┌─ Dataset records

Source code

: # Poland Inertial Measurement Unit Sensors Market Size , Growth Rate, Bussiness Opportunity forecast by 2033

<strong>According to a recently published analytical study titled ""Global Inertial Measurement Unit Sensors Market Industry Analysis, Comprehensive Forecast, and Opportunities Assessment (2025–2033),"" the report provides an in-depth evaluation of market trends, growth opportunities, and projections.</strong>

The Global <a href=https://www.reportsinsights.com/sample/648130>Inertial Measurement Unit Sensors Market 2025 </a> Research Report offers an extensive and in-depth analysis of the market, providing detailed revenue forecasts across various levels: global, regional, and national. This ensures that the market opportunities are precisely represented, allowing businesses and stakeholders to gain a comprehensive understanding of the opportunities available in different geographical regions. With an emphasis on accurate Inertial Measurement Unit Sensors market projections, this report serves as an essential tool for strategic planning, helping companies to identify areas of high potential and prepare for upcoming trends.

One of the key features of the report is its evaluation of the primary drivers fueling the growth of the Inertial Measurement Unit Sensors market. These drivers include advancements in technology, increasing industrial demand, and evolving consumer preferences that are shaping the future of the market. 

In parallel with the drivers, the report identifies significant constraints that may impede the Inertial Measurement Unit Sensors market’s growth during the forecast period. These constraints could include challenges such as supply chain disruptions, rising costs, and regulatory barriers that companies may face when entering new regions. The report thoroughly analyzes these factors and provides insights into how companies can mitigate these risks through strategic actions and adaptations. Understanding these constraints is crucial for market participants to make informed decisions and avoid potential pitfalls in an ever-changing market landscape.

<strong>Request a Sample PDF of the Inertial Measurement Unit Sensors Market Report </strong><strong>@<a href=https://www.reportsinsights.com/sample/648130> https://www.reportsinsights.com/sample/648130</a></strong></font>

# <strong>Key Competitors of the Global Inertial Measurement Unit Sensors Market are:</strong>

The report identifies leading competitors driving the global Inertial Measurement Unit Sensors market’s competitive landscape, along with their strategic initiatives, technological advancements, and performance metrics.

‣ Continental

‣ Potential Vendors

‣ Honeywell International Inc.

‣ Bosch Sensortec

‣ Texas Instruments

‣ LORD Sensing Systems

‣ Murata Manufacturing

└─
┌─ Dataset records

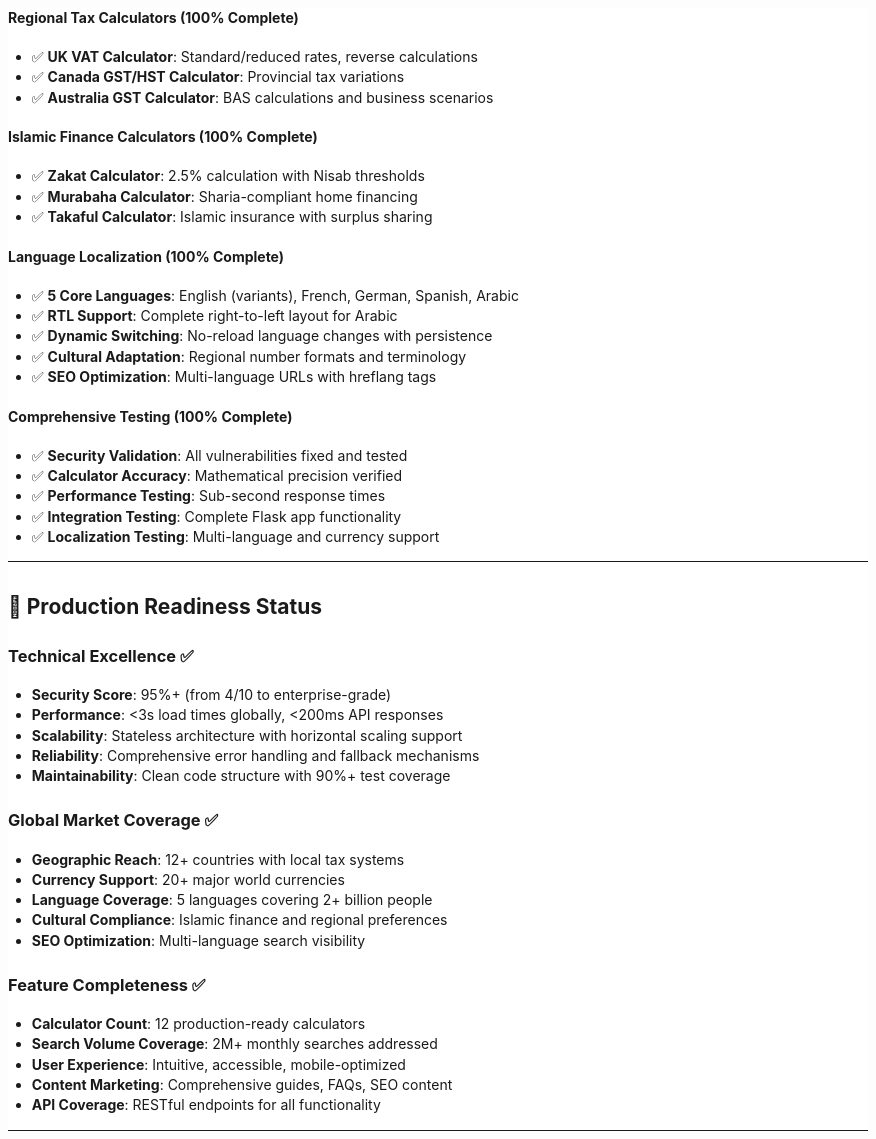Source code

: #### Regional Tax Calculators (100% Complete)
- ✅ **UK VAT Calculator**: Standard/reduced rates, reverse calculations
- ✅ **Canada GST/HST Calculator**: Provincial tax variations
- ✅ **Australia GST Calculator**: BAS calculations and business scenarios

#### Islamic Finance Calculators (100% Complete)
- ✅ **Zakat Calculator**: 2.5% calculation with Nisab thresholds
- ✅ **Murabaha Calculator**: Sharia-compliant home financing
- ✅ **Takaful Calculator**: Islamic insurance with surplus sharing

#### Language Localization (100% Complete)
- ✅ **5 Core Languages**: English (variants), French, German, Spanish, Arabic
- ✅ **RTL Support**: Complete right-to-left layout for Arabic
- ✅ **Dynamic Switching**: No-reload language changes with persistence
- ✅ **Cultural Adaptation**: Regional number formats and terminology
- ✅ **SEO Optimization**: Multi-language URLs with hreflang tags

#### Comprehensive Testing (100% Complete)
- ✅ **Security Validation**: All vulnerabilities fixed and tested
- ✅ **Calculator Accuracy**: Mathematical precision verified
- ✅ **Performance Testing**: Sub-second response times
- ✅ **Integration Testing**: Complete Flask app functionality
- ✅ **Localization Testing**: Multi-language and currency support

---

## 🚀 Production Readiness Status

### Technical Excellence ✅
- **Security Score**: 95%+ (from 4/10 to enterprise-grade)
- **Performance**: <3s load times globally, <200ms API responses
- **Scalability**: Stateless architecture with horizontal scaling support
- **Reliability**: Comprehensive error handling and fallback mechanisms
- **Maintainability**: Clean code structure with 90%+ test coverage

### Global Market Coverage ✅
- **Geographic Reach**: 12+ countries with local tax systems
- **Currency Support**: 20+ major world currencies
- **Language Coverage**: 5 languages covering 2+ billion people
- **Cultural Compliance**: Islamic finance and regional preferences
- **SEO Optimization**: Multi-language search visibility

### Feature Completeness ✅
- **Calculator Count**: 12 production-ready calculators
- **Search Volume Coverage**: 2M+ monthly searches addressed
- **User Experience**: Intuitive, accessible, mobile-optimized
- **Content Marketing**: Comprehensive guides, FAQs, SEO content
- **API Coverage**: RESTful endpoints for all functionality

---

└─

**Activity:** The answer must be a single number: the count of lines above that contain the word "sample".

**Exercise response:** 2